By Staff Sgt. Thaddeus Harrington
Maryland National Guard
LA PLATA, Md. (1/15/13) - Soldiers from the Maryland Army National Guard’s 253rd Engineer Company (Sapper) in La Plata, Md., spent their drill weekend training with a Mobile Training Team to become certified robot operators. The Jan. 12-13 drill weekend also included breeching doors, Modern Army Combatives and weapons familiarity.
“This is the first time the robots have been brought in. This is something that we’re going to sustain on a regular basis,” said Capt. Alexi Franklin, commander of the 253rd Engineers.
Although Soldiers operate it using a gaming system controller, the 510 Packbot FasTac is not a game.

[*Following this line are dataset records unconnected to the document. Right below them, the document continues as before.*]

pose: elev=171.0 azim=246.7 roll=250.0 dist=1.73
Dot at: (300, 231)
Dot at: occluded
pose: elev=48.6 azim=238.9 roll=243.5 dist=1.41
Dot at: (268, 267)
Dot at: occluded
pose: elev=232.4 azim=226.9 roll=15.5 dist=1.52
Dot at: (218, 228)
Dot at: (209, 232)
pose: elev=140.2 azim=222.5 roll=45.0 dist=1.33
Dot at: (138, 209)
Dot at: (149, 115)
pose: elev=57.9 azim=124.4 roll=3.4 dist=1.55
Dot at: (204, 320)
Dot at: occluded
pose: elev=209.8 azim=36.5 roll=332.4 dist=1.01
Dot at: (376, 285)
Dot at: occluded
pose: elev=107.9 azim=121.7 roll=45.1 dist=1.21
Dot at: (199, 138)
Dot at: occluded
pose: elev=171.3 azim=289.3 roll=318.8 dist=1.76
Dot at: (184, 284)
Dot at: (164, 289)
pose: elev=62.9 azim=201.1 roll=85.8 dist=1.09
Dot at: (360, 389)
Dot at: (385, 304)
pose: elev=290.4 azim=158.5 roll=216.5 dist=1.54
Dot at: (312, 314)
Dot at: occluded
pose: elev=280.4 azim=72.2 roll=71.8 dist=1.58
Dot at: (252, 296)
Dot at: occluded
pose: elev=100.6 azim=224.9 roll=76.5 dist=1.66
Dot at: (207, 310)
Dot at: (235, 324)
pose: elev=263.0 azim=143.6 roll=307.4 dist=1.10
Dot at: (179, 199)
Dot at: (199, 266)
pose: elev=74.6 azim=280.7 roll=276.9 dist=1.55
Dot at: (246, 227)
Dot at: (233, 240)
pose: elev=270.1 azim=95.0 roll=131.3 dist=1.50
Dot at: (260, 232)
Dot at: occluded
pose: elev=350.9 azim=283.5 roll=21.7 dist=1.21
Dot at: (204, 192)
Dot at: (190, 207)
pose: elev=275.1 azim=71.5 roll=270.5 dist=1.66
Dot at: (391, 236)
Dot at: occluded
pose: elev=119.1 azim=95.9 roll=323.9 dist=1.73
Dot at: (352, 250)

“The controls are natural because the interface is a gaming controller,” said Pvt. Brett Beauregard, a native of Waldorf, Md., a full-time college student and a recently certified 510 Packbot operator. “Younger generations are more comfortable with video games. This gives them a simple interface that they’re used to.”
The 510 Packbot Unmanned Ground Vehicle with the Fast Tactical Maneuvering kit allows Soldiers to approach dangerous objects from a safe distance. Its cameras can look through windows and around doors to investigate and neutralize potential threats.
“The three main missions of combat engineers are mobility, counter mobility and survivability. This is mobility training,” added Franklin. “The robots can help identify hazards and get them out of the way.”
The more than 50-pound robot moves at a top speed of 5.8 mph and can lift 5 pounds with the arm fully extended horizontally.
“My first time going up and down stairs [with the Packbot], I was quite nervous. It’s an expensive piece of equipment. If you lose the center of gravity, it’s possible it could flip over,” said Beauregard. “In a combat situation, you only have one chance at it.”
The 253rd will not receive a robot of its own but will continue to use the MTT from Fort Leonard Wood, Mo., to conduct future training on the robot.
The two-day basic operators course consisted of classroom instructions and basic familiarity on the first day. The second day was more hands on. The Soldiers learned to climb stairs and navigate obstacles. After the hands-on they faced the certification.
“I’m there to ensure that it functions properly that it can get the job done and that it’s capable of picking up objects and moving them,” Beauregard said.
The first of the two-part certification course included preventive maintenance checks and services, Packbot setup and a functions check. The second part included maneuvering the 510 Packbot over a defined, obstacle-laden 100-meter course, performing basic tasks like picking up and placing objects, driving and manipulating the camera.